Turing machines were invented as a model of what it means for humans, not computing machines, to compute, and so a natural question is, can Turing machines serve as a model for all human reasoning? I want to present to you one argument for the "no" position. Turing called it "the mathematical objection" and it is usually known today as the Penrose-Lucas argument. This version, which is an interesting variation on the diagonalization argument for the undecidability of the halting problem, is due to Penrose and comes from an article criticizing him. Although I agree with the conclusion, I don't agree with the argument -- what do you think about it?

Let $R$ be a "partial loop-snooper," a decider TM that detects some cases of looping. That is, on input $\langle M, w\rangle$, if $R$ accepts, then $M$ loops on input $w$. But if $R$ rejects, it doesn't mean anything.
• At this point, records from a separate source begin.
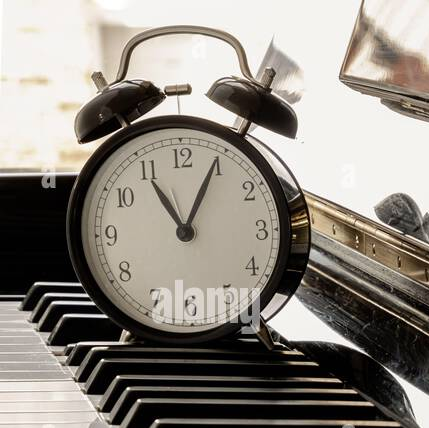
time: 11:05
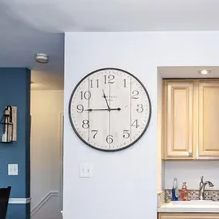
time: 11:44
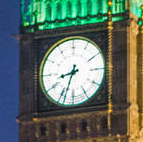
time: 8:33
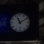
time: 11:09
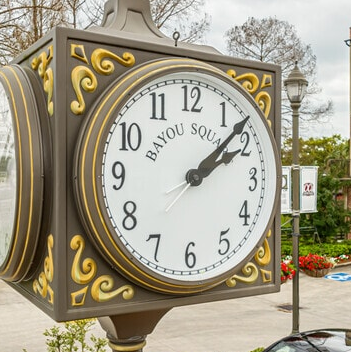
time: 2:07
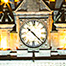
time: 10:22
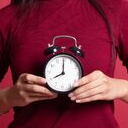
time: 8:00
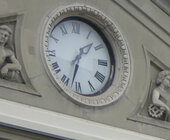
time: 1:33
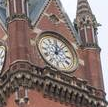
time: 12:07
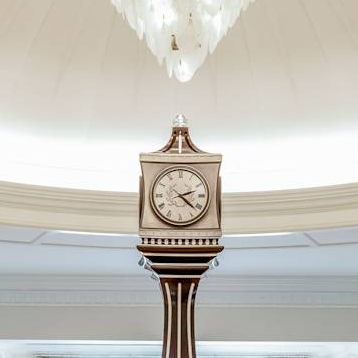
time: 2:21
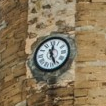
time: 12:26
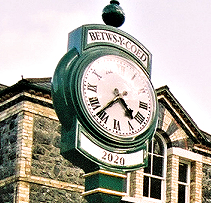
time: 4:37
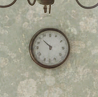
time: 10:31
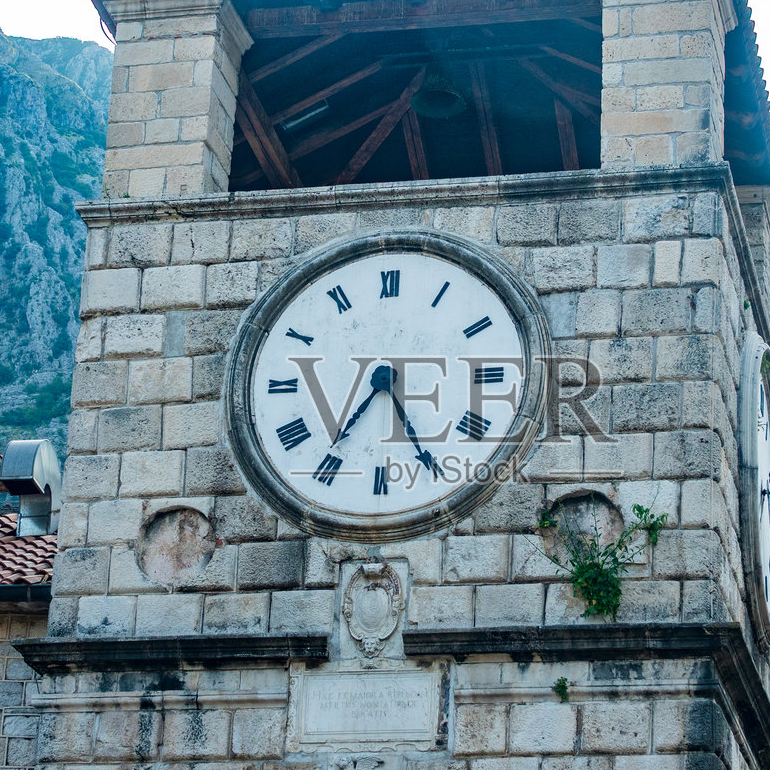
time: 7:25
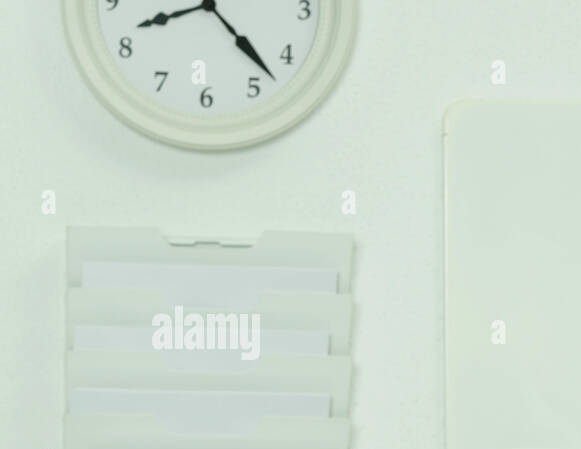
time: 8:22
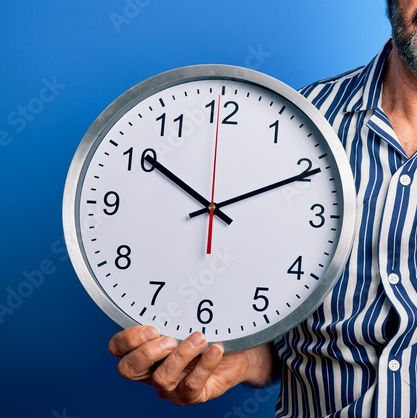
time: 10:10
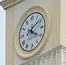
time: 4:09
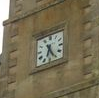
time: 6:25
Now we go through the usual diagonalization argument; the only difference is that it doesn't lead to a contradiction, but to a machine/input pair that is beyond $R$'s detection abilities. Assume an ordering $M_1, M_2, \ldots$ on Turing machines and an ordering $w^{(1)}, w^{(2)}, \ldots$ on strings. We can build a big table with the results of $R$ on all machines and inputs:

$\varepsilon$ $\mathtt{0}$ $\mathtt{1}$ $\mathtt{00}$ $\cdots$
$M_1$ don't know loops don't know loops
$M_2$ don't know loops loops don't know
$M_3$ loops don't know loops don't know
$M_4$ don't know don't know don't know loops
$\vdots$

We define $D$ to be the Turing machine that does the opposite of the diagonal of this table. That is, on input $w$:

1. Find $i$ such that $w = w^{(i)}$.
2. Run $R$, the partial loop-snooper, on $\langle M_i, w^{(i)}\rangle$.
3. If $R$ detected an infinite loop, accept.
4. Otherwise, go into an infinite loop.

Now, there must be an $i$ such that $D = M_i$. We claim that $D$ loops on $w^{(i)}$ but $R$ does not detect it.

• For if $R$ accepts $\langle D, w^{(i)}\rangle$, then $D$ must not loop on $w^{(i)}$, but that would be a contradiction.
• But if $R$ rejects $\langle D, w^{(i)}\rangle$, then $D$ must loop on $w^{(i)}$, which is not a contradiction.

So, in fact, $D$ does loop on $w^{(i)}$, but $R$ does not detect it.

It's critical that you understand the argument thus far before moving on.

Suppose that you are equivalent to a Turing machine. You have a partial ability to detect looping. So it should be possible to construct a Turing machine $Y$ that accepts $\langle M, w\rangle$ in exactly those cases when you are able to detect that $M$ loops on input $w$.

Then, by the above argument, there is a machine/input pair $\langle D, w^{(i)}\rangle$ that loops, but $Y$ rejects it. By the definition of $Y$, you are not able to detect that $\langle D, w^{(i)}\rangle$ loops. But if you understood the above argument, then you know that $\langle D, w^{(i)}\rangle$ does loop. This is a contradiction! Therefore, congratulations! You are not equivalent to a Turing machine.